Celebrations planned to dedicate new trail
COEUR D’ALENE – A daylong party with free food and events is planned next Saturday to celebrate the dedication of the Prairie Trail – a bicycle and walking path connecting several Coeur d’Alene parks, schools and the Centennial Trail.
Organized bike rides are planned between the events, which are being held at three city parks linked by the new route.
Coeur d’Alene’s first Parks Day Celebration begins at 9 a.m. at Bluegrass Park in the Coeur d’Alene Place neighborhood.
A pancake feed, disc golf demonstration, bicycle rodeo, helmet giveaways, water fun at the park’s splash pad and a bounce castle are planned.
At noon, the party moves to Ramsey Park where free hotdogs will be served.
Tree-planting demonstrations and tree giveaways are planned. Games include Ultimate Frisbee, tennis, volleyball and horseshoes. Idaho’s Department of Fish and Game will have six live owls at the park.
The Parks Day Celebration moves to Riverstone Park at 3 p.m. where events include Dutch oven cooking, entertainment including live music and the Sorensen Jugglers, a remote control sailboat demonstration, arts and crafts activities and
A bounce castle will be set up at each park and prize drawings will be held.
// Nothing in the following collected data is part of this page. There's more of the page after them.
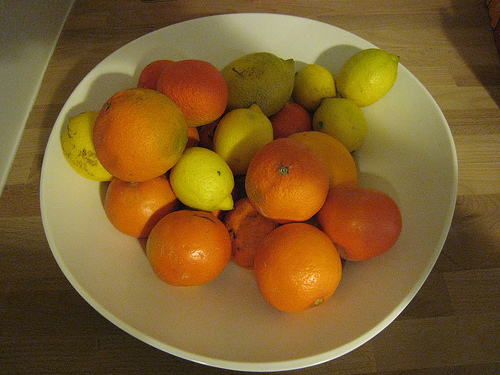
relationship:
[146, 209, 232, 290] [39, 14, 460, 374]
orange on plate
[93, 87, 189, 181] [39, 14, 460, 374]
orange on plate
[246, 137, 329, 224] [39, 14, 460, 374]
orange on plate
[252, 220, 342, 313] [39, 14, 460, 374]
orange on plate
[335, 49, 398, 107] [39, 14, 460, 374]
lemon on plate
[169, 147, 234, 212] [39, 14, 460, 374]
lemon on plate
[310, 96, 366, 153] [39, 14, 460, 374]
lemon on plate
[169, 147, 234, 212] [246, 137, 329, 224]
lemon by orange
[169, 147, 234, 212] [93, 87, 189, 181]
lemon by orange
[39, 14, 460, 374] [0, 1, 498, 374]
plate on table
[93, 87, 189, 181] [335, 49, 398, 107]
orange by lemon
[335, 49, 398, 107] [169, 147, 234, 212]
lemon by lemon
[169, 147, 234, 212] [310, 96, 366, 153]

Those who visit all three parks during Parks Day will be entered into a grand prize drawing to be held at Riverstone Park in the evening. Prizes include a Coeur d’Alene Parasail ride, a Coeur d’Alene Lake cruise for six which includes dinner, a Sail Marine Cruise for six and a ride on a Brooks Seaplane.
The five-mile-long Prairie Trail runs along abandoned Union Pacific rail line. The property was purchased by the North Idaho Centennial Trail Foundation and the project was a joint-effort by the foundation, the city of Coeur d’Alene and the Lake City Development Corporation.
Coeur d’Alene City Attorney Mike Gridley has been involved in the project from the beginning, when Union Pacific abandoned the rail line in 2003.
The Prairie Trail runs from Huetter Road to the Riverstone development providing connections to the three parks featured in the Parks Day Celebration. It also runs past the site of the Kroc Center.
“It really is a speedy link for people who want to get someplace on a bicycle,” Gridley said. “From Coeur d’Alene Place or some of those neighborhoods, you could be downtown, to North Idaho College and beyond as fast on a bike as you could in a car.”